Dans le même temps, les autres sports n'ont pas perdu de temps. En Guadeloupe, si l'athlétisme, le basket et le handball (pour garçons et filles) ainsi que le volley (pour les garçons, uniquement) ont reçu le label pôle espoirs, la natation, elle, est fière de son pôle France. De quoi susciter des vocations, dans la foulée des grands champions guadeloupéens… Alors, qu'attend le football ? Rien n'est jamais simple dès qu'il s'agit du sport-roi… « On nous parle depuis un petit moment d'un pôle Antilles, qui réunirait la Martinique, la Guyane et la Guadeloupe. Mais ceux qui ont ce genre d'idée savent-ils, par exemple, qu'il faut plus de trois heures pour aller de Pointe-à-Pitre à Cayenne et que le prix du billet dépasse les 400 euros ? En partant du principe que les gamins rentrent chez eux tous les week-ends pour jouer dans leur club, vous imaginez le temps perdu et l'argent dépensé… Et au-delà, c'est politiquement impensable, irréalisable. Aucun des trois départements-régions ne voudra que le pôle Antilles soit installé ailleurs que sur son sol. Ou, si tel est le cas, nous ne serons plus là pour le voir ! »
Il y a pourtant urgence si l'on veut que la Guadeloupe redevienne vraiment l'île au Trésor – avec Thuram ou Henry, ça sonnait moins bien ! La source finira par se tarir un jour, si elle n'est pas entretenue… Reste, évidemment, à éduquer parents et enfants.
Le succès du centre de perfectionnement attire ceux qui font commerce du football sans en respecter les règles, parfois, et en profitant de la crédulité de leurs victimes.
« Pourquoi passerions-nous au travers ? s'interroge Franck Louis. Il y a les bons et les mauvais agents, tout le monde le sait, et on les a vus pointer leur nez dans la foulée de nos premiers succès. Nous travaillons en bonne intelligence avec les clubs, nous pouvons faire de même avec les agents, à condition que tous adoptent un mode de fonctionnement et de conduite qui s'inscrive dans la légalité, l'honnêteté et le respect. Lorsqu'un joueur n'est pas présent à l'entraînement et que j'apprends, finalement, qu'il est parti faire un essai, je ne suis pas d'accord. Les mauvais agents vont directement voir les familles, dans notre dos, et la plupart des parents paient le voyage de leur enfant, parfois pour d'hypothétiques essais. Ce n'est pas comme ça que je vois les choses. Il n'y a pas la moindre transparence, pas la moindre concertation. Mais c'est peut-être aussi la rançon de la gloire… Je rigole ! »

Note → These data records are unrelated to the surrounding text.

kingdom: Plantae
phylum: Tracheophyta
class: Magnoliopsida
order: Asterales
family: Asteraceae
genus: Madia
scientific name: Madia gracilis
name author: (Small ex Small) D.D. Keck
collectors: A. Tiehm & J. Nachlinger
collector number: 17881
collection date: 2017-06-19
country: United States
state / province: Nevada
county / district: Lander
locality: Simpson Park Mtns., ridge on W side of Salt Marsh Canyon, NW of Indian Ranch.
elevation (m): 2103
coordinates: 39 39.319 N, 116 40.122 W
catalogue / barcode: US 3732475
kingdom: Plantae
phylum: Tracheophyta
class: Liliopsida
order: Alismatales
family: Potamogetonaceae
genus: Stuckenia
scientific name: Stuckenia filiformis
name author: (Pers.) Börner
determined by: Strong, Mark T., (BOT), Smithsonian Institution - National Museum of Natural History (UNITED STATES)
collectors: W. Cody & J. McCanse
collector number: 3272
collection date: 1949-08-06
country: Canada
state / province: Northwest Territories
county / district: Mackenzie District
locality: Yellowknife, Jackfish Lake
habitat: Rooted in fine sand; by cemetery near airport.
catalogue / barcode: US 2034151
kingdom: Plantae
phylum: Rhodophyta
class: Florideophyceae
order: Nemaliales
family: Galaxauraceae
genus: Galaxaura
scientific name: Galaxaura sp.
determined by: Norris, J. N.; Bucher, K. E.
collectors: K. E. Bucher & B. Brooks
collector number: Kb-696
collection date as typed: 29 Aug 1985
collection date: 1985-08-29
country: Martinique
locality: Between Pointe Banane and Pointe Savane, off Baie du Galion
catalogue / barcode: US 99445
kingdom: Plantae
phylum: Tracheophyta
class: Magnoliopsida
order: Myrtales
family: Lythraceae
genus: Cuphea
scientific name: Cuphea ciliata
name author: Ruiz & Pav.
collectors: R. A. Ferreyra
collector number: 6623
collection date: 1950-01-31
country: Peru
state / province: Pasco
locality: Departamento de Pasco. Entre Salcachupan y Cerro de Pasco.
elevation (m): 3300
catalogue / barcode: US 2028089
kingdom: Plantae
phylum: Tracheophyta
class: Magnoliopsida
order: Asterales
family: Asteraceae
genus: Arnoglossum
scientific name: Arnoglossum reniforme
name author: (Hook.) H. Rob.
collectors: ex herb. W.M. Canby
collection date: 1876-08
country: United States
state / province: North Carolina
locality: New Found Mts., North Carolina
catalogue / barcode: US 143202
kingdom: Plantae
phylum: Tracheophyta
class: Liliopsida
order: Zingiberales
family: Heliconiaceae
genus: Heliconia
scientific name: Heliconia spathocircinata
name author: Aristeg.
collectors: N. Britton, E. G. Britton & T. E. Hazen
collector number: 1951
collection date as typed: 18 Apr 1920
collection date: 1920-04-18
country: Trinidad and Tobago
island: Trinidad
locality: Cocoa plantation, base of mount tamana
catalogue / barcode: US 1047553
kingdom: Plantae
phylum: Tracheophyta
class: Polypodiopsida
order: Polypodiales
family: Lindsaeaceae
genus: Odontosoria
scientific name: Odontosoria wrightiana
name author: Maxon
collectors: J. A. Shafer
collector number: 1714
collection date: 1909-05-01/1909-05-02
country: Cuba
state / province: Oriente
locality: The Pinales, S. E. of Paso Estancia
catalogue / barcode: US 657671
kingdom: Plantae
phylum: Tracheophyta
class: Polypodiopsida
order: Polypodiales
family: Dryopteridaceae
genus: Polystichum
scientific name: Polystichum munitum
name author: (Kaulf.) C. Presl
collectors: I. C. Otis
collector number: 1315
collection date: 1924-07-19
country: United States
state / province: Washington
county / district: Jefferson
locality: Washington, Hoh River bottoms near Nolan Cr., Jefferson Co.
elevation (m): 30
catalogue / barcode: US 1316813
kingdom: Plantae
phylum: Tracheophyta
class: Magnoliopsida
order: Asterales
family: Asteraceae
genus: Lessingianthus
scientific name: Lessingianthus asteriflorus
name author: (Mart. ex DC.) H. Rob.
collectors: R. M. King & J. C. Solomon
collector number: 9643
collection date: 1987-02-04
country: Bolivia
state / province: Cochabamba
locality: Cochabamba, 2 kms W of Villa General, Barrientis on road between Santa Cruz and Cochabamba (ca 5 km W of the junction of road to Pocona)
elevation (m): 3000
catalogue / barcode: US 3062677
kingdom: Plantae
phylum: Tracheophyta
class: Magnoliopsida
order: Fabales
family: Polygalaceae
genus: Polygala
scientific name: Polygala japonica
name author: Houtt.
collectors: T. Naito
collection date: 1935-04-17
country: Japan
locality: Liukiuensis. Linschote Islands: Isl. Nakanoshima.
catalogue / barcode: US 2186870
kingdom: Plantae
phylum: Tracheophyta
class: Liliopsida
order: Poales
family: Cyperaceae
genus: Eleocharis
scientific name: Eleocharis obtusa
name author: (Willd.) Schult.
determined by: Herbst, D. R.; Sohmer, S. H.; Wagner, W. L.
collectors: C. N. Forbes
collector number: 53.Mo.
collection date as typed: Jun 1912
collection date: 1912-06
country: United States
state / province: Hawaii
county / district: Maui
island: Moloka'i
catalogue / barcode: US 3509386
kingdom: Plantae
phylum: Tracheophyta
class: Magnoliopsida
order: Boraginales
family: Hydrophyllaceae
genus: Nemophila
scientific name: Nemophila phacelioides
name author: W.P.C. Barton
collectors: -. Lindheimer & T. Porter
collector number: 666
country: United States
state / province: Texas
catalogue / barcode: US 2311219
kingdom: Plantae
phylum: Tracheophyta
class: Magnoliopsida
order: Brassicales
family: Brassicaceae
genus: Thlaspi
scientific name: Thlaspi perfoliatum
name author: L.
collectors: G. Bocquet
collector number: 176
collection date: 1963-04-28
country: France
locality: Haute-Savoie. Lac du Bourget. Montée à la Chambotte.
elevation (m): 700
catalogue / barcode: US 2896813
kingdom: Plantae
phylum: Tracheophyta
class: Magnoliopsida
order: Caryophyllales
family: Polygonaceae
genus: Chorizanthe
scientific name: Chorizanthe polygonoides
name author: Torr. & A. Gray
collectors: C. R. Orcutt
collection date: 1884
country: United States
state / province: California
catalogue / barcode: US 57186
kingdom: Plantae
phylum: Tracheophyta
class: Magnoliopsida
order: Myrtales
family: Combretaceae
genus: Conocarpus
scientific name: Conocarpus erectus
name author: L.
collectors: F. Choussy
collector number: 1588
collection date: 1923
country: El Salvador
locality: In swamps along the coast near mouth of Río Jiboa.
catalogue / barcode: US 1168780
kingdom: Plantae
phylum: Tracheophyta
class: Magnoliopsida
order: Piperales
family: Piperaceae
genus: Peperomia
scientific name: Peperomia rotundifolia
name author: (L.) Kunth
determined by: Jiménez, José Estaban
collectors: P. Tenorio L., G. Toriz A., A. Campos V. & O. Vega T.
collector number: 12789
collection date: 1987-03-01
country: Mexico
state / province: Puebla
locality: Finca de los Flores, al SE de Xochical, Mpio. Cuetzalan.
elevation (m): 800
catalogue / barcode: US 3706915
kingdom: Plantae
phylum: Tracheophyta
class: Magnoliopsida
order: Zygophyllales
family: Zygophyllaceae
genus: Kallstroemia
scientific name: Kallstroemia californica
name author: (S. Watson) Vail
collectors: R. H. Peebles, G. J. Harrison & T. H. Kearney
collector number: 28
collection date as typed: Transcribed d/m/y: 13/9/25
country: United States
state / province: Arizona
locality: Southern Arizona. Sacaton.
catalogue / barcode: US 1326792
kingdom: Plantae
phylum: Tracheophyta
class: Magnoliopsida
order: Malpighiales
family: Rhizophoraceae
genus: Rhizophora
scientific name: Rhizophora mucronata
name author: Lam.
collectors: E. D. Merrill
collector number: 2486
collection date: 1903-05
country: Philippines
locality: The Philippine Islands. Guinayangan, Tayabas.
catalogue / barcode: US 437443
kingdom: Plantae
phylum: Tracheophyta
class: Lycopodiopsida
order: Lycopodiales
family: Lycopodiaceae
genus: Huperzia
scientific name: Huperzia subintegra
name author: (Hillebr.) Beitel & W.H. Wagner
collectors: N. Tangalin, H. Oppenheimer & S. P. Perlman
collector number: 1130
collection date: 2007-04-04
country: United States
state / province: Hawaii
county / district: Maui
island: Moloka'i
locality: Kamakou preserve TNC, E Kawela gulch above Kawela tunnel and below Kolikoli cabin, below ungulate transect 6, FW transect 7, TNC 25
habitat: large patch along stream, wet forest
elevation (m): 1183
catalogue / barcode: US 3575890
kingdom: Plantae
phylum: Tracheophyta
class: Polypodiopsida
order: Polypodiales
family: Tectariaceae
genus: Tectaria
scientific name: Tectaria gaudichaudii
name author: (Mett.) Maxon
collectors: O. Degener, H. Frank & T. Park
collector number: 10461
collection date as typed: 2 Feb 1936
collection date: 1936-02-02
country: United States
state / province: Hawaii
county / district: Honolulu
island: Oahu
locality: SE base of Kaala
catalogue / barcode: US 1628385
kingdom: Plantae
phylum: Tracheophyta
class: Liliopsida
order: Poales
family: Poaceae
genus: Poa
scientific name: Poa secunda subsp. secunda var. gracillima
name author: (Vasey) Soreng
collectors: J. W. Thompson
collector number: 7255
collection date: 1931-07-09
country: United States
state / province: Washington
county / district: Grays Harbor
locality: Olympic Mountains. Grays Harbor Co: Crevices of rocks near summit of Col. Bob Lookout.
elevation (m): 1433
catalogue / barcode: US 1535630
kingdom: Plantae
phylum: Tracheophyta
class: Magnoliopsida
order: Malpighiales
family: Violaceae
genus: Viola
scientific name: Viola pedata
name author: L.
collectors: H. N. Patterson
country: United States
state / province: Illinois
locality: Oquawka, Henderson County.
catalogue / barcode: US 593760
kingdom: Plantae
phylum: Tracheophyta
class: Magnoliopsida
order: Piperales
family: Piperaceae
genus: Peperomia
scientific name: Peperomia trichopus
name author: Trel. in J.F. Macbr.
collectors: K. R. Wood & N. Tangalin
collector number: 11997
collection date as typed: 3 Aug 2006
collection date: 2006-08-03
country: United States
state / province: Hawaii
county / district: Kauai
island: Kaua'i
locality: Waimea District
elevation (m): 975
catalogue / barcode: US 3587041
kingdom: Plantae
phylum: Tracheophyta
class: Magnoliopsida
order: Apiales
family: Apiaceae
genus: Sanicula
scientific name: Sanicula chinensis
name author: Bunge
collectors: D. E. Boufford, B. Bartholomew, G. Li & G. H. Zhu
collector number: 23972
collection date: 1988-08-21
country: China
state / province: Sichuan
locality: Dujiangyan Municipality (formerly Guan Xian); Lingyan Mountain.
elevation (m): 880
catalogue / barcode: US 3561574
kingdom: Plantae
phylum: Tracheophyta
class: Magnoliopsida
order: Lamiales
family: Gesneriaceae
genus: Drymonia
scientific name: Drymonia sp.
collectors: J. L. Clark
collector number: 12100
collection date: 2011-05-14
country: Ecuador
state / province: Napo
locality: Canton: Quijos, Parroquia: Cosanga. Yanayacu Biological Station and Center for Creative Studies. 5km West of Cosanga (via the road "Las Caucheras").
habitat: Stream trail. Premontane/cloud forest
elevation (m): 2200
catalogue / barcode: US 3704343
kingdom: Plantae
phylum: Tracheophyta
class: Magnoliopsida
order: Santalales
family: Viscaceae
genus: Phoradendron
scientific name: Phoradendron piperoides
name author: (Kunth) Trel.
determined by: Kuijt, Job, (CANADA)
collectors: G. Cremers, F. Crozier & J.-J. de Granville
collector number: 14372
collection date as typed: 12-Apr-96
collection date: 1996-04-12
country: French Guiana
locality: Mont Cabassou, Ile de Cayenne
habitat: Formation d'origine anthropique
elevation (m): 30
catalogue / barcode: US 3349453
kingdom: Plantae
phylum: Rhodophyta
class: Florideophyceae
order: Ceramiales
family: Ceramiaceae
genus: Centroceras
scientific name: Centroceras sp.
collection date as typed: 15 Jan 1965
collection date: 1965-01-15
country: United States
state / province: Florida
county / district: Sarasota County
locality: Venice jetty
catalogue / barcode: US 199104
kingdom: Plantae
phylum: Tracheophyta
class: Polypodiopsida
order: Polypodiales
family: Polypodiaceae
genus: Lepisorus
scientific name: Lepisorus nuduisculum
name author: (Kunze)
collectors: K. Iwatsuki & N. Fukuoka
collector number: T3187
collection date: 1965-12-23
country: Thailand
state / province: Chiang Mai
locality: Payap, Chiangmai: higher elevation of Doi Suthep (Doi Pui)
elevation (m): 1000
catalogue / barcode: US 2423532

En repartant de la Ligue, ce jour-là, en filant vers Sainte-Anne voir si l'esprit de Marius Trésor habitait encore ces lieux, nous avons croisé une vache, broutant à proximité d'une aire de jeu.
Comme échappée du terrain de football tout proche, que nous avons identifié grâce aux deux buts, plantés face à face. Ou presque. Lorsque nous sommes repassés, à la nuit tombée, elle avait pris possession du terrain de jeu, cherchant à se nourrir du peu d'herbe restant. Elle avait l'air heureuse.